Chapter 3: Determinants Flashcards
The __________ is a scalar (number), obtained from the elements of a matrix by specified, operations,
which is characteristic of the matrix.
determinant of a matrix
The determinant of a matrix is a _______, obtained from the elements of a matrix by specified, operations,
which is characteristic of the matrix.
scalar (number)
The determinants are defined only for _______.
square matrices
The _________ of the element aij in a given determinant is the determinant of order (n-1 x n-1)

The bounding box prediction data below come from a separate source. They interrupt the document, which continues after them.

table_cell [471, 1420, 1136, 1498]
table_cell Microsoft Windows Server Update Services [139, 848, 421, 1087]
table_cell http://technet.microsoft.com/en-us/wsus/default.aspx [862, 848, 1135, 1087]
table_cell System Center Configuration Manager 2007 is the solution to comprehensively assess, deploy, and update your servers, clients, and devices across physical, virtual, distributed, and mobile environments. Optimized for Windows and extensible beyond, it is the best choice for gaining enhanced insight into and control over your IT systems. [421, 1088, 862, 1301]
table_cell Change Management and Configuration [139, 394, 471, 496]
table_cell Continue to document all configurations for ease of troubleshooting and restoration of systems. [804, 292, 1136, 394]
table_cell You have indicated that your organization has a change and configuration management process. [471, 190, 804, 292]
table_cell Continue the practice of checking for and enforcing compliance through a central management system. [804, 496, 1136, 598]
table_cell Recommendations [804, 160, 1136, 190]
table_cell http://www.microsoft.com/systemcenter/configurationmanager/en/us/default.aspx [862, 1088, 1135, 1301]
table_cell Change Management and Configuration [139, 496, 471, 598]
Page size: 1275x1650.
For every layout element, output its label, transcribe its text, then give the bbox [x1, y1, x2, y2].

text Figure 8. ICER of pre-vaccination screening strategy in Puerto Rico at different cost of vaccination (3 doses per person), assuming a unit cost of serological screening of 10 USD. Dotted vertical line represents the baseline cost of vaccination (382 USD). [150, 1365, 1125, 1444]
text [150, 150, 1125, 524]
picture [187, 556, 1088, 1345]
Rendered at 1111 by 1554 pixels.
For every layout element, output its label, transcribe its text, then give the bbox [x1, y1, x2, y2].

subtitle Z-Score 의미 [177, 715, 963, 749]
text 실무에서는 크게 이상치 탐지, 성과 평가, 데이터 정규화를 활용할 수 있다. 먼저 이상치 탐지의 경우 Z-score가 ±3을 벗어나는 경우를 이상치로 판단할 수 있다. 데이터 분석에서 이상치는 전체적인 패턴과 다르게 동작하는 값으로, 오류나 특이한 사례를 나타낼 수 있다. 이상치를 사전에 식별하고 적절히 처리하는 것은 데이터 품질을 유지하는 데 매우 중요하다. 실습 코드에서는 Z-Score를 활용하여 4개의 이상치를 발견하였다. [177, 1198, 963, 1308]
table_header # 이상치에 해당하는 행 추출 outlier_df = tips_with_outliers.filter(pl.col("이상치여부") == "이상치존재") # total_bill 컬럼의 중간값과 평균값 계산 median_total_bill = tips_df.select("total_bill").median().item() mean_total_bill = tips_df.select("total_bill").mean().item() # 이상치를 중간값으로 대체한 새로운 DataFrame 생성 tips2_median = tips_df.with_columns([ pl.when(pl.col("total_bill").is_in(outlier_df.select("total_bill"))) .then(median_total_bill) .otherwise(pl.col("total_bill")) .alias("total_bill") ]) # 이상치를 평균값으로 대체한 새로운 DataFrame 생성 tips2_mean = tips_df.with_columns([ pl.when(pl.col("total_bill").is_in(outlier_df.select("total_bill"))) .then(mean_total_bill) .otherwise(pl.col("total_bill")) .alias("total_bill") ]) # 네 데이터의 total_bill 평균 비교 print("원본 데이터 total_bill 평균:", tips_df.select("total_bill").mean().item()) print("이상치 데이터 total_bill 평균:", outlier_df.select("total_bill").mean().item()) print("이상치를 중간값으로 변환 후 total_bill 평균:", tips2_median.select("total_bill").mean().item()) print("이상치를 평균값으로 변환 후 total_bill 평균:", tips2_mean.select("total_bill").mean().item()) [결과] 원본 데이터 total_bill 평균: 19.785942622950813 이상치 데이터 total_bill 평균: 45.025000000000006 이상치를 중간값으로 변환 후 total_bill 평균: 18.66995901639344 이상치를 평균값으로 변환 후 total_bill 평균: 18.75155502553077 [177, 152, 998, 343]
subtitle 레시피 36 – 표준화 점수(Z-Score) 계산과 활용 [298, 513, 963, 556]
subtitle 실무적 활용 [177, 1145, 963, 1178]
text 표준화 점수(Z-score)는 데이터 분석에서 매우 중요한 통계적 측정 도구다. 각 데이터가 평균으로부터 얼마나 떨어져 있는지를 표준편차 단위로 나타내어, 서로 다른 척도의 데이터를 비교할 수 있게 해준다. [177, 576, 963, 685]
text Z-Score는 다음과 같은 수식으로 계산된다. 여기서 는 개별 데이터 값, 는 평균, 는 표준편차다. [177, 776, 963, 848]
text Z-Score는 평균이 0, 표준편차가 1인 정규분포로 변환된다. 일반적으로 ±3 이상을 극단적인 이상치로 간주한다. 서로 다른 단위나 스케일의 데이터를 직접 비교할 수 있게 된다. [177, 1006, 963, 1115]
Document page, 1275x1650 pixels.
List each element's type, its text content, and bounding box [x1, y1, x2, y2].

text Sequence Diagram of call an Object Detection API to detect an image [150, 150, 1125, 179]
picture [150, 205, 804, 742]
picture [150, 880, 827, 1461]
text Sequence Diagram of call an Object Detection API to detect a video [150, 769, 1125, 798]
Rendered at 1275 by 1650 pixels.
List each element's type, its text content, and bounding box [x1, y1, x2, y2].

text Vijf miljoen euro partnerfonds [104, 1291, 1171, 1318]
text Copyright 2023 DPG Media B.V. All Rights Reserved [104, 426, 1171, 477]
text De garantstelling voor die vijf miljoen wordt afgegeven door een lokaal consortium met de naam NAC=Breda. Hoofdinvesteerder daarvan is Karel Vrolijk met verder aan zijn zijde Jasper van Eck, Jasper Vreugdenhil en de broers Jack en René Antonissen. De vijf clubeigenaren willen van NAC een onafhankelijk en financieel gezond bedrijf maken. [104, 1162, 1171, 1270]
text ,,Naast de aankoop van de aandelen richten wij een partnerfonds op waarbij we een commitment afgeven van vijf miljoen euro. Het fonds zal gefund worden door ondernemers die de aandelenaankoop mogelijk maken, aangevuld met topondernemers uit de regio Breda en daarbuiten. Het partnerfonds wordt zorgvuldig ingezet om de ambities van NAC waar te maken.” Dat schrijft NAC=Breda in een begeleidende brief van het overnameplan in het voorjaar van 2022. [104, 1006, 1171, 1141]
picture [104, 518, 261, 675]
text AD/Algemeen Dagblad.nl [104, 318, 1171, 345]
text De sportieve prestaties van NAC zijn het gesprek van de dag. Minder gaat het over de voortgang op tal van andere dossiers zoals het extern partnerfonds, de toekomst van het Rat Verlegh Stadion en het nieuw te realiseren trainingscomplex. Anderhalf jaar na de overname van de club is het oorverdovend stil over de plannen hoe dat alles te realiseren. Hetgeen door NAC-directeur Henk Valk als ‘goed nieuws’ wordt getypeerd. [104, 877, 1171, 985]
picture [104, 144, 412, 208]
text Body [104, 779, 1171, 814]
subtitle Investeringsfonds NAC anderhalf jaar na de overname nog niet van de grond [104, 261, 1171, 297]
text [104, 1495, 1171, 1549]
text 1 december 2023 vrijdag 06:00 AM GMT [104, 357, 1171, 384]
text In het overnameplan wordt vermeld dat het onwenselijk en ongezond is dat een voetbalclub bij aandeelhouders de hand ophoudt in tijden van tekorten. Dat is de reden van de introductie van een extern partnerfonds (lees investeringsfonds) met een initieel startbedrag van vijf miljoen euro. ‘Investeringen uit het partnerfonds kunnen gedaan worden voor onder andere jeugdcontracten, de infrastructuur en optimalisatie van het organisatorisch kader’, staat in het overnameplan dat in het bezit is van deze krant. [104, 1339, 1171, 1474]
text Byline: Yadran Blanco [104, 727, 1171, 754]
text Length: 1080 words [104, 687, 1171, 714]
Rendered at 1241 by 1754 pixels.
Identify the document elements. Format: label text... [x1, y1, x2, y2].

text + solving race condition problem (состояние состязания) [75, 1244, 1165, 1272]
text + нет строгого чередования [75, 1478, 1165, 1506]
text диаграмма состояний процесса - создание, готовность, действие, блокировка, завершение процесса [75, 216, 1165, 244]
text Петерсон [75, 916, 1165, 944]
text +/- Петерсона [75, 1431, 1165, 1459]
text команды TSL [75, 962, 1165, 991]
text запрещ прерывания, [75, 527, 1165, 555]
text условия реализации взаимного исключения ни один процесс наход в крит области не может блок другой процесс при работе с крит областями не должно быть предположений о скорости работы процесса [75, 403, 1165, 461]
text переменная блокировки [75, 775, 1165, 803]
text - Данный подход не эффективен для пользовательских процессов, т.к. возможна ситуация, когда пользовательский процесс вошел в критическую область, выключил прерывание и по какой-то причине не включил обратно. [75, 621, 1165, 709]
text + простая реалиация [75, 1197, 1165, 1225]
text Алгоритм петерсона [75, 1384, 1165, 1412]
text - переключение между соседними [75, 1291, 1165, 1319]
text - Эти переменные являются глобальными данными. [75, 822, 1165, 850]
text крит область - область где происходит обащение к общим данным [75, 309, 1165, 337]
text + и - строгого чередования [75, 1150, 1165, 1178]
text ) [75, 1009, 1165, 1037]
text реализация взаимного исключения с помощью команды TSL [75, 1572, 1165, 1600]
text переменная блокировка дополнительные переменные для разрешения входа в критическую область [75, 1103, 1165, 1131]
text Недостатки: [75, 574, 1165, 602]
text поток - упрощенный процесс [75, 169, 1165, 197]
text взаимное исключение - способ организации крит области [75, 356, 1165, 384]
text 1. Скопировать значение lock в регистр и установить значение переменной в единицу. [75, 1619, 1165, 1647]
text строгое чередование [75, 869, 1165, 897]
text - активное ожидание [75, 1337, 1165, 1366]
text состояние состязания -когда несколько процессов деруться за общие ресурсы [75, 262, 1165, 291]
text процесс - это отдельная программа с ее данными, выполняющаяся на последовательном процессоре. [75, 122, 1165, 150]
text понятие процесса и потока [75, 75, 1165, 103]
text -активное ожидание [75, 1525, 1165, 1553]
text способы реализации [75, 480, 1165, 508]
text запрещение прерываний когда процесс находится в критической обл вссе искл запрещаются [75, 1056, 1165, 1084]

obtained by deleting the ith row and jth column of 𝐴𝑛𝑥𝑛
minor Mij
The scalar Cij=(-1)^(i+j) Mij are called the ______ of the element aij of the matrix A
cofactor
The value of the determinants can also be found by its ____________ or cofactors
minor elements
The value of the determinant can be found by __________ it from any row or column
expanding
_____________ the corresponding rows and columns of a determinant does not change its value
Interchanging
If two rows or two columns of a determinant are interchanged, the sign of the determinant is
changed but its ___________ is unchanged.
absolute value
If every element of a row or column of a determinant is ______, the value of the determinant is zero.
zero
If two rows or columns of a determinant are _________, the value of the determinant is zero
identical
If every element of a row or column of a determinant is multiplied by the ___________, the
value of the determinant is multiplied by that constant
same constant K
The value of a determinant is not changed if each element of any row or of any column is added to
(or subtracted from) a ____________ of the corresponding element of another row or column.
constant multiple
The determinant of a _____________ is equal to the product of its diagonal elements.
diagonal matrix
The determinant of the product of two matrices is equal to the ___________ of the
two matrices, that is |AB| = |A||B|.
product of the determinants